Une société suisse avait été assujettie à la retenue à la source prévue à l’article 119 bis, 2 du CGI à raison des dividendes que lui avait versés sa filiale française (détention de 8 %). Elle a contesté l’application de la retenue à la source sur le terrain de la liberté de circulation des capitaux – invocable par les résidents tiers à l’Union européenne – au motif que les sociétés mères françaises en étaient exonérées en application du régime mère-fille.
Le Conseil d’Etat, s’il reconnaît l’existence d’une restriction à la liberté de circulation des capitaux, juge toutefois que cette discrimination est couverte par la clause de gel (article 57 § 1 du TCE, devenu article 64 du TFUE). Pour mémoire, cette clause de gel permet l’application des restrictions existant au 31 décembre 1993 et concernant des « investissements directs ».

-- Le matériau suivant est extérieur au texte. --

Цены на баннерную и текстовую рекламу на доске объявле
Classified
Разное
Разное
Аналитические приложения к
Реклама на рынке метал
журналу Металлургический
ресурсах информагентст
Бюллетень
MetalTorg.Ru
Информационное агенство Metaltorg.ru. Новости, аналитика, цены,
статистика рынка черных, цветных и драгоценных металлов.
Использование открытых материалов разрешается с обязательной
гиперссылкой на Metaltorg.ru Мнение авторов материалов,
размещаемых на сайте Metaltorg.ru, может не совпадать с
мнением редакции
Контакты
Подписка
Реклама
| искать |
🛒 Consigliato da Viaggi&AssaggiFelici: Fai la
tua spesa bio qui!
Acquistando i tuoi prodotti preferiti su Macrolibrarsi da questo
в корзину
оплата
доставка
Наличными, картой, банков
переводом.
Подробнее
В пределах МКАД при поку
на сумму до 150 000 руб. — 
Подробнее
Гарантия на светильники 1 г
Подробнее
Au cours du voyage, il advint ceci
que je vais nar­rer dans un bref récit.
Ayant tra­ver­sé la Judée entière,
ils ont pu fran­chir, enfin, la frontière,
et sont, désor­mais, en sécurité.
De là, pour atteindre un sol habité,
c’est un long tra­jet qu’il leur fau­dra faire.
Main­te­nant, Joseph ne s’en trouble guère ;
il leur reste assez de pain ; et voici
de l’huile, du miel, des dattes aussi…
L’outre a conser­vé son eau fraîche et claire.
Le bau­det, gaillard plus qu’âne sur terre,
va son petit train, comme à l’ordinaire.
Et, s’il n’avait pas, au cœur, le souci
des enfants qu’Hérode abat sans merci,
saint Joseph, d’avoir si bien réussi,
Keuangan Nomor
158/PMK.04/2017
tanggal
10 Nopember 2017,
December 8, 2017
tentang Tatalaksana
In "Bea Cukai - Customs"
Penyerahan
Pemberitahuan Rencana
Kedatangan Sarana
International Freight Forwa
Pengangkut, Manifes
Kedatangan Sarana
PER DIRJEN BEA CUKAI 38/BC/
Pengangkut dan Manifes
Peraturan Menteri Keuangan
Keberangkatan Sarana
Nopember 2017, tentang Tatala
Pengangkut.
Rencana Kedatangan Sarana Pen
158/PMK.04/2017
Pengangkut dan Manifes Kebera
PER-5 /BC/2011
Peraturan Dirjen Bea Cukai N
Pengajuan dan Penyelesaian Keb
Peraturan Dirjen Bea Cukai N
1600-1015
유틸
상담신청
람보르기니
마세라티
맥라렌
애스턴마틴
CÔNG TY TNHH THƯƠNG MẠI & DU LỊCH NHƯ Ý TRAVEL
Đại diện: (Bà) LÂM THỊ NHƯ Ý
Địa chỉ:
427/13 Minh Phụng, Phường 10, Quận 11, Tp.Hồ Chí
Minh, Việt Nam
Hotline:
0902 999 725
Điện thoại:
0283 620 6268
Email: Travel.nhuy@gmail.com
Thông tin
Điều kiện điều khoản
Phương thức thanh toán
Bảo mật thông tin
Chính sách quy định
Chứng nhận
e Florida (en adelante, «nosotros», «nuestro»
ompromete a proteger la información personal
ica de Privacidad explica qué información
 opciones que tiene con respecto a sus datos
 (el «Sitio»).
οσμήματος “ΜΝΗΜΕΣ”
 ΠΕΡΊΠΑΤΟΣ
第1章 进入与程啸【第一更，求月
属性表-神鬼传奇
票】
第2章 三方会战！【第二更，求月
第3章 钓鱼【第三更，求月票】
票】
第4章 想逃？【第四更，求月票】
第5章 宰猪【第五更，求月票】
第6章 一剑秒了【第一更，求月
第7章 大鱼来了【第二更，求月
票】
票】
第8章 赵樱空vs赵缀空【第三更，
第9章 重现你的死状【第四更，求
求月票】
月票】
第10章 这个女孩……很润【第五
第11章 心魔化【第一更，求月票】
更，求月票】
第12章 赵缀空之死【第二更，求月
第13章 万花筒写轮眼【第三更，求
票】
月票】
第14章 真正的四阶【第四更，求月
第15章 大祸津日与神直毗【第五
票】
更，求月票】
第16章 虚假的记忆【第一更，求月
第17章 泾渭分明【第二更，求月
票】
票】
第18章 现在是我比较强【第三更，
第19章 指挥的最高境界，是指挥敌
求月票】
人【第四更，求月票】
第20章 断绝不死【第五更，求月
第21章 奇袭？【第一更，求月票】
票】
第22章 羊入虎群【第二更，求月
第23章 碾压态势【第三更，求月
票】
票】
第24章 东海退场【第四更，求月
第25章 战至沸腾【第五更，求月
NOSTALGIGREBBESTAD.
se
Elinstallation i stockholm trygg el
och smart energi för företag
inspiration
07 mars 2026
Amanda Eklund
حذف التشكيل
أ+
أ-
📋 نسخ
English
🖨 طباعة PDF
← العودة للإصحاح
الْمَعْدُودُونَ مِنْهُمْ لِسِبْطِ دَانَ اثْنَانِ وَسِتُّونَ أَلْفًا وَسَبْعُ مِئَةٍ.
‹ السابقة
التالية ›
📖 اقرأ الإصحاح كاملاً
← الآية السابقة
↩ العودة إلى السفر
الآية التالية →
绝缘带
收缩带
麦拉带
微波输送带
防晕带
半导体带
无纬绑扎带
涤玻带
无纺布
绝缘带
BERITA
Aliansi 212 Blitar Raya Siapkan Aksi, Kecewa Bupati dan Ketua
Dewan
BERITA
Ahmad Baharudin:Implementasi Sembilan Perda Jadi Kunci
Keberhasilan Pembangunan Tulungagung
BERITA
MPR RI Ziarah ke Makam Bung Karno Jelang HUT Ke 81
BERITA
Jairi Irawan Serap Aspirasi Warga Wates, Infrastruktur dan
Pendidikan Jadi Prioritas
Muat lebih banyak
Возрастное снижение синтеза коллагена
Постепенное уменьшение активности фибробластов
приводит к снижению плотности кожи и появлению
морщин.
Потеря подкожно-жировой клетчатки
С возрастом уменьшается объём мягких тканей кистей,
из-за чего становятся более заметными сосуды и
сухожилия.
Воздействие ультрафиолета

Pour expliciter cette notion d’investissements directs, qui n’est pas définie par le Traité, la CJUE a jugé pertinent le recours aux notes explicatives et à l’annexe de la directive 88/361/CEE du 24 juin 1988 (bien que celle-ci ne soit plus en vigueur), et notamment les précisions données dans les rubriques I et II de l’annexe I (CJUE, 17 octobre 2013, aff. C-181/12, Yvon Welte). La première rubrique définit les investissements directs, comme ceux qui correspondent à la liste suivante :
« Création et extension de succursales ou d’entreprises nouvelles appartenant exclusivement au bailleur de fonds, et acquisition intégrale d’entreprises existantes ; Participation à des entreprises nouvelles ou existantes en vue de créer ou maintenir des liens économiques durables ; Réinvestissement de bénéfices en vue de maintenir des liens économiques durables » c’est-à-dire des « investissements directs effectués sur le territoire national par les non-résidents ; investissements directs effectués à l’étranger par des résidents ».
Se référant à la jurisprudence de la CJUE, le Conseil d’Etat rappelle que les investissements directs visés par la clause de gel sont ceux qui créent ou maintiennent des relations durables et directes entre le bailleur de fonds et l’entreprise, c’est-à-dire ceux qui permettent de participer effectivement à la gestion ou au contrôle de cette société.
Il considère que la participation de 8 % de la société suisse dans sa filiale française doit être regardée comme un investissement direct, dès lors que cette détention lui permet de participer de manière effective à la gestion de sa filiale. L’article 119 bis, 2 étant antérieur au 31 décembre 1993, le Conseil d’Etat considère qu’il est valablement couvert par la clause de gel.
Le Conseil d’Etat semble ici mettre fin à tout espoir de remise en cause, sur le terrain de la liberté de circulation des capitaux, de la retenue à la source de l’article 119 bis, 2 prélevée sur les distributions effectuées en faveur de sociétés résidentes dans un Etat tiers à l’Union européenne, dès lors que la participation en cause peut être qualifiée d’investissement direct.